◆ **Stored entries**
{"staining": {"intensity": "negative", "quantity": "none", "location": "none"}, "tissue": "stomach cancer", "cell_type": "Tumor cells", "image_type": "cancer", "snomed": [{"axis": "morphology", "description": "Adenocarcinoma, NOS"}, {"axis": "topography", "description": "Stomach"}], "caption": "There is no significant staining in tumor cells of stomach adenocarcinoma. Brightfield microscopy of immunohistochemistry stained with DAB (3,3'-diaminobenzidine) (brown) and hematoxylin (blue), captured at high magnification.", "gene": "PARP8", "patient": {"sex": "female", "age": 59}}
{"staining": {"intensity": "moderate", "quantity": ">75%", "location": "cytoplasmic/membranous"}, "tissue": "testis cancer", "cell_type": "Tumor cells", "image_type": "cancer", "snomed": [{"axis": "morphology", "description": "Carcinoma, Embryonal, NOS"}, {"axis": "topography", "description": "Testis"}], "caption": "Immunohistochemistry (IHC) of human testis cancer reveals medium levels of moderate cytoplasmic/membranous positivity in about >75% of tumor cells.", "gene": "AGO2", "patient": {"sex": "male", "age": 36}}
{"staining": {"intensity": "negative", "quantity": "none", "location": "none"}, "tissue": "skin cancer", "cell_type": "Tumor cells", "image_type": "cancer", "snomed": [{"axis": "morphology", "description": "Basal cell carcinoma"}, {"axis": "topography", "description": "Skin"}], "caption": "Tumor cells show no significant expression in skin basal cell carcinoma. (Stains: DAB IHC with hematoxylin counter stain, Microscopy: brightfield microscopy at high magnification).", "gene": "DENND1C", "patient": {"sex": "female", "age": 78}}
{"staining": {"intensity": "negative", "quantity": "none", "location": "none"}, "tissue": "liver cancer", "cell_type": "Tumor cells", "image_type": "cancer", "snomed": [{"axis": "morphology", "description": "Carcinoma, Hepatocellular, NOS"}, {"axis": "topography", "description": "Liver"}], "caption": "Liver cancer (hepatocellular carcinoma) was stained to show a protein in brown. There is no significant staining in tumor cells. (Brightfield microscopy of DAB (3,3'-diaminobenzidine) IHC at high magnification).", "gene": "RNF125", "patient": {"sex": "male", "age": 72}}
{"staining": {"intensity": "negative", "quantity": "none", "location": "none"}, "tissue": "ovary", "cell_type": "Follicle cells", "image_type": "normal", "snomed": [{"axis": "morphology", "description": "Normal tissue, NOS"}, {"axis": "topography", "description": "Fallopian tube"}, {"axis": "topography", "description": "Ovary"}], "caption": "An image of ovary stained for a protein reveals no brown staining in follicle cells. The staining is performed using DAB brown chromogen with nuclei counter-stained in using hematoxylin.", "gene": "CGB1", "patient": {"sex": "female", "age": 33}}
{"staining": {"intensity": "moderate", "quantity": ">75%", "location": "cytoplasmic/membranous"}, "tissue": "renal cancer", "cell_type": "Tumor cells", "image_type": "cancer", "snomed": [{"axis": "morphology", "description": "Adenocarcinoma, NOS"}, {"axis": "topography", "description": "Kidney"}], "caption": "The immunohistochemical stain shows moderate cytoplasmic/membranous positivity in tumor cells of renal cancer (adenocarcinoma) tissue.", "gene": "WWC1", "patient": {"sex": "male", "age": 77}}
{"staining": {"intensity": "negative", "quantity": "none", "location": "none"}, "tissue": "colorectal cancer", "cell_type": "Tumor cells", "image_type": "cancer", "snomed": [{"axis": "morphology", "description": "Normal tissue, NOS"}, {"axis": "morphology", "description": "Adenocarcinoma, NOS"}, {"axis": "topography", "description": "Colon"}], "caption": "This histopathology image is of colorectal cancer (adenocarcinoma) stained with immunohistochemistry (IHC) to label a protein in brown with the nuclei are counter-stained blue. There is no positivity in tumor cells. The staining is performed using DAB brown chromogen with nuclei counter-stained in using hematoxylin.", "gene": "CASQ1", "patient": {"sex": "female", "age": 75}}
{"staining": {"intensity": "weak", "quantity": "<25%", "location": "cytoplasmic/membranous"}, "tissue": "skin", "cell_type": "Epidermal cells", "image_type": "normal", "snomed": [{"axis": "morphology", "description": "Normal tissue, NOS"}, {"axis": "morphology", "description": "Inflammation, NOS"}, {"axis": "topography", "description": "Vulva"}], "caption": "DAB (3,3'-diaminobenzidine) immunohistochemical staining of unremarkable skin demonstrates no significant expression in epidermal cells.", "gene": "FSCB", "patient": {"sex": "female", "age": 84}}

◆ **TASK PROMPT**
The records are to be duplicated in full, with every word kept exactly.

◆ **SOLUTION TO THE PROBLEM**
{"staining": {"intensity": "negative", "quantity": "none", "location": "none"}, "tissue": "stomach cancer", "cell_type": "Tumor cells", "image_type": "cancer", "snomed": [{"axis": "morphology", "description": "Adenocarcinoma, NOS"}, {"axis": "topography", "description": "Stomach"}], "caption": "There is no significant staining in tumor cells of stomach adenocarcinoma. Brightfield microscopy of immunohistochemistry stained with DAB (3,3'-diaminobenzidine) (brown) and hematoxylin (blue), captured at high magnification.", "gene": "PARP8", "patient": {"sex": "female", "age": 59}}
{"staining": {"intensity": "moderate", "quantity": ">75%", "location": "cytoplasmic/membranous"}, "tissue": "testis cancer", "cell_type": "Tumor cells", "image_type": "cancer", "snomed": [{"axis": "morphology", "description": "Carcinoma, Embryonal, NOS"}, {"axis": "topography", "description": "Testis"}], "caption": "Immunohistochemistry (IHC) of human testis cancer reveals medium levels of moderate cytoplasmic/membranous positivity in about >75% of tumor cells.", "gene": "AGO2", "patient": {"sex": "male", "age": 36}}
{"staining": {"intensity": "negative", "quantity": "none", "location": "none"}, "tissue": "skin cancer", "cell_type": "Tumor cells", "image_type": "cancer", "snomed": [{"axis": "morphology", "description": "Basal cell carcinoma"}, {"axis": "topography", "description": "Skin"}], "caption": "Tumor cells show no significant expression in skin basal cell carcinoma. (Stains: DAB IHC with hematoxylin counter stain, Microscopy: brightfield microscopy at high magnification).", "gene": "DENND1C", "patient": {"sex": "female", "age": 78}}
{"staining": {"intensity": "negative", "quantity": "none", "location": "none"}, "tissue": "liver cancer", "cell_type": "Tumor cells", "image_type": "cancer", "snomed": [{"axis": "morphology", "description": "Carcinoma, Hepatocellular, NOS"}, {"axis": "topography", "description": "Liver"}], "caption": "Liver cancer (hepatocellular carcinoma) was stained to show a protein in brown. There is no significant staining in tumor cells. (Brightfield microscopy of DAB (3,3'-diaminobenzidine) IHC at high magnification).", "gene": "RNF125", "patient": {"sex": "male", "age": 72}}
{"staining": {"intensity": "negative", "quantity": "none", "location": "none"}, "tissue": "ovary", "cell_type": "Follicle cells", "image_type": "normal", "snomed": [{"axis": "morphology", "description": "Normal tissue, NOS"}, {"axis": "topography", "description": "Fallopian tube"}, {"axis": "topography", "description": "Ovary"}], "caption": "An image of ovary stained for a protein reveals no brown staining in follicle cells. The staining is performed using DAB brown chromogen with nuclei counter-stained in using hematoxylin.", "gene": "CGB1", "patient": {"sex": "female", "age": 33}}
{"staining": {"intensity": "moderate", "quantity": ">75%", "location": "cytoplasmic/membranous"}, "tissue": "renal cancer", "cell_type": "Tumor cells", "image_type": "cancer", "snomed": [{"axis": "morphology", "description": "Adenocarcinoma, NOS"}, {"axis": "topography", "description": "Kidney"}], "caption": "The immunohistochemical stain shows moderate cytoplasmic/membranous positivity in tumor cells of renal cancer (adenocarcinoma) tissue.", "gene": "WWC1", "patient": {"sex": "male", "age": 77}}
{"staining": {"intensity": "negative", "quantity": "none", "location": "none"}, "tissue": "colorectal cancer", "cell_type": "Tumor cells", "image_type": "cancer", "snomed": [{"axis": "morphology", "description": "Normal tissue, NOS"}, {"axis": "morphology", "description": "Adenocarcinoma, NOS"}, {"axis": "topography", "description": "Colon"}], "caption": "This histopathology image is of colorectal cancer (adenocarcinoma) stained with immunohistochemistry (IHC) to label a protein in brown with the nuclei are counter-stained blue. There is no positivity in tumor cells. The staining is performed using DAB brown chromogen with nuclei counter-stained in using hematoxylin.", "gene": "CASQ1", "patient": {"sex": "female", "age": 75}}
{"staining": {"intensity": "weak", "quantity": "<25%", "location": "cytoplasmic/membranous"}, "tissue": "skin", "cell_type": "Epidermal cells", "image_type": "normal", "snomed": [{"axis": "morphology", "description": "Normal tissue, NOS"}, {"axis": "morphology", "description": "Inflammation, NOS"}, {"axis": "topography", "description": "Vulva"}], "caption": "DAB (3,3'-diaminobenzidine) immunohistochemical staining of unremarkable skin demonstrates no significant expression in epidermal cells.", "gene": "FSCB", "patient": {"sex": "female", "age": 84}}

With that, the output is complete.